What is the electric potential at the center of a ring of charge?

[Necraz]

[SOLVED] Voltage from Ring of Charge

Homework Statement

A plastic rod has been bent into a circle of radius R = 6.40 cm. It has a charge Q₁ = +2.40 pC uniformly distributed along one-quarter of its circumference and a charge Q₂ = -6Q₁ uniformly distributed along the rest of the circumference (Figure 24-39). Take V = 0 at infinity. What is the electric potential at the center C of the circle?

Homework Equations

dV = \frac{dq}{4\pi\epsilon_0r}
\lambda = \frac{q}{L}

The Attempt at a Solution

dq = \lambda r d \theta
\lambda = \frac{q}{2 \pi r}
V = \int_{0}^{\phi}{\frac{\lambda d \theta}{4\pi\epsilon_0}} = \frac{\lambda \phi}{4 \pi \epsilon_0} = \frac{q \phi}{8 \pi^2 \epsilon_0 r}
V_1 = \frac{(2.4*10^-12)(\pi / 2)}{8 \pi^2 \epsilon_0 (0.064)} = 0.0843V
V_2 = \frac{-6(2.4*10^-12)(3\pi / 2)}{8 \pi^2 \epsilon_0 (0.064)} = -1.517V
V_{net} = V_1 + V_2 = -1.433V (Incorrect)

 

[Oerg]

You should start from integrating the Differential electric field strength that a point charge would exert at that point

 

[Necraz]

You should start from integrating the Differential electric field strength that a point charge would exert at that point

Field:
\lambda = \frac{q}{L} = \frac{q}{2 \pi r} = \frac{dq}{ds}
ds = r d\theta
dq = \lambda r d\theta
dE = \frac{cos\theta dq}{4 \pi \epsilon_0 r^2}
E = \int_{\frac{-\phi}{2}}^{\frac{\phi}{2}}{\frac{\lambda cos\theta d\theta}{4 \pi \epsilon_0 r}} = \frac{\lambda(sin\frac{\phi}{2} - sin\frac{-\phi}{2})}{4 \pi \epsilon_0 r} = \frac{qsin\frac{\phi}{2}}{4 \pi^2 \epsilon_0 r^2}

Potential:
E = \frac{dV}{dr}
V = \int{\frac{qsin\frac{\phi}{2}dr}{4 \pi^2 \epsilon_0 r^2}} = \frac{q sin\frac{\phi}{2}}{4 \pi^2 \epsilon_0} \int{\frac{dr}{r^2}} = \frac{-q sin\frac{\phi}{2}}{4 \pi^2 \epsilon_0 r}

Values:
V_1 = \frac{-2.4*10^{-12} sin\frac{\pi/2}{2}}{4 \pi^2 \epsilon_0 (0.064)} = -0.076V
V_2 = \frac{6 * 2.4*10^{-12} sin\frac{3\pi/2}{2}}{4 \pi^2 \epsilon_0 (0.064)} = 0.455V
V_{net} = V_1 + V_2 = 0.379 V (Incorrect)

 

[kamerling]

your expression for \lambda is wrong. the charge isn't distributed along the whole circle, but along a secion of 1/4 or 3/4 of the circle.
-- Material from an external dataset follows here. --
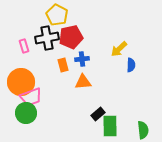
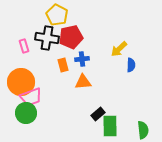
black cross: rotated 20 degrees clockwise
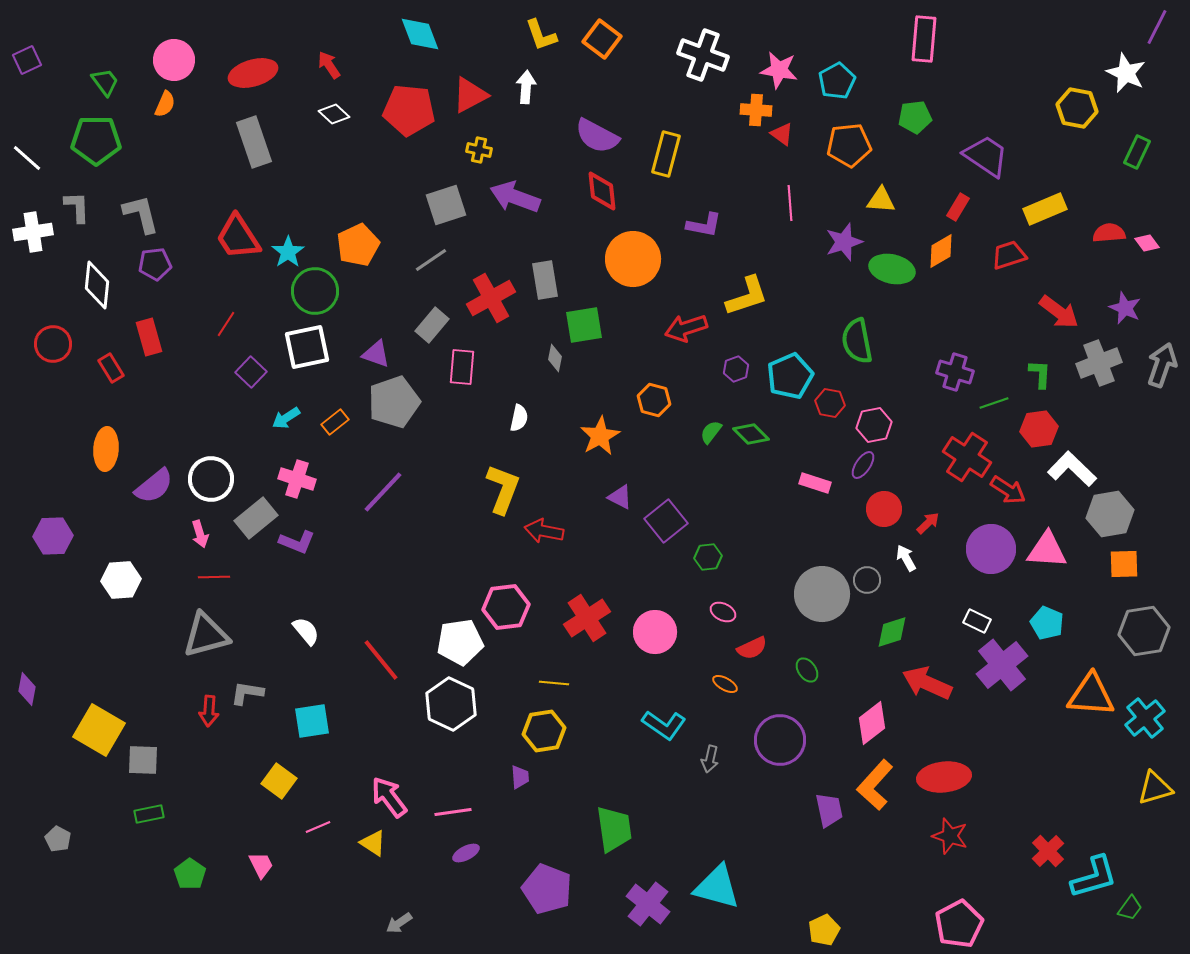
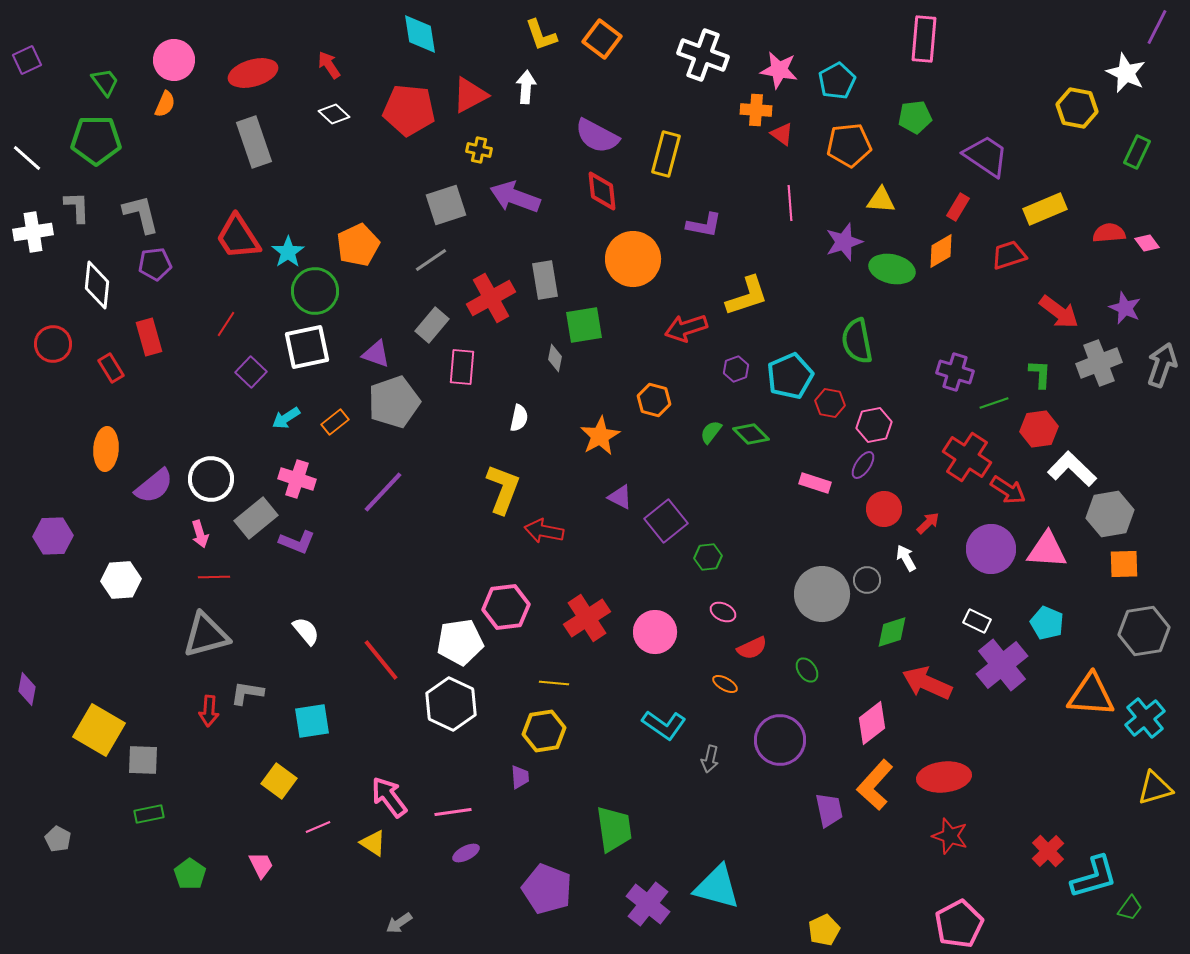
cyan diamond at (420, 34): rotated 12 degrees clockwise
The rest is OK.

The whole problem gets much simpler, if you see that V doesn't depend on where the charge is, but only on the distance. Since all the charges are at the same distance from the center, you can move them all to a single point at distance r from the cednter

 

[Necraz]

your expression for \lambda is wrong. the charge isn't distributed along the whole circle, but along a secion of 1/4 or 3/4 of the circle. The rest is OK.

Hadn't even considered that the density equation could be wrong - I figured the mistake was somewhere in the following page of calculus. Thanks for pointing that out, that must be why the answers are incorrect.

The whole problem gets much simpler, if you see that V doesn't depend on where the charge is, but only on the distance. Since all the charges are at the same distance from the center, you can move them all to a single point at distance r from the cednter

Realized this and got the answer correct just prior to returning here to mark this thread solved. Thanks for your help!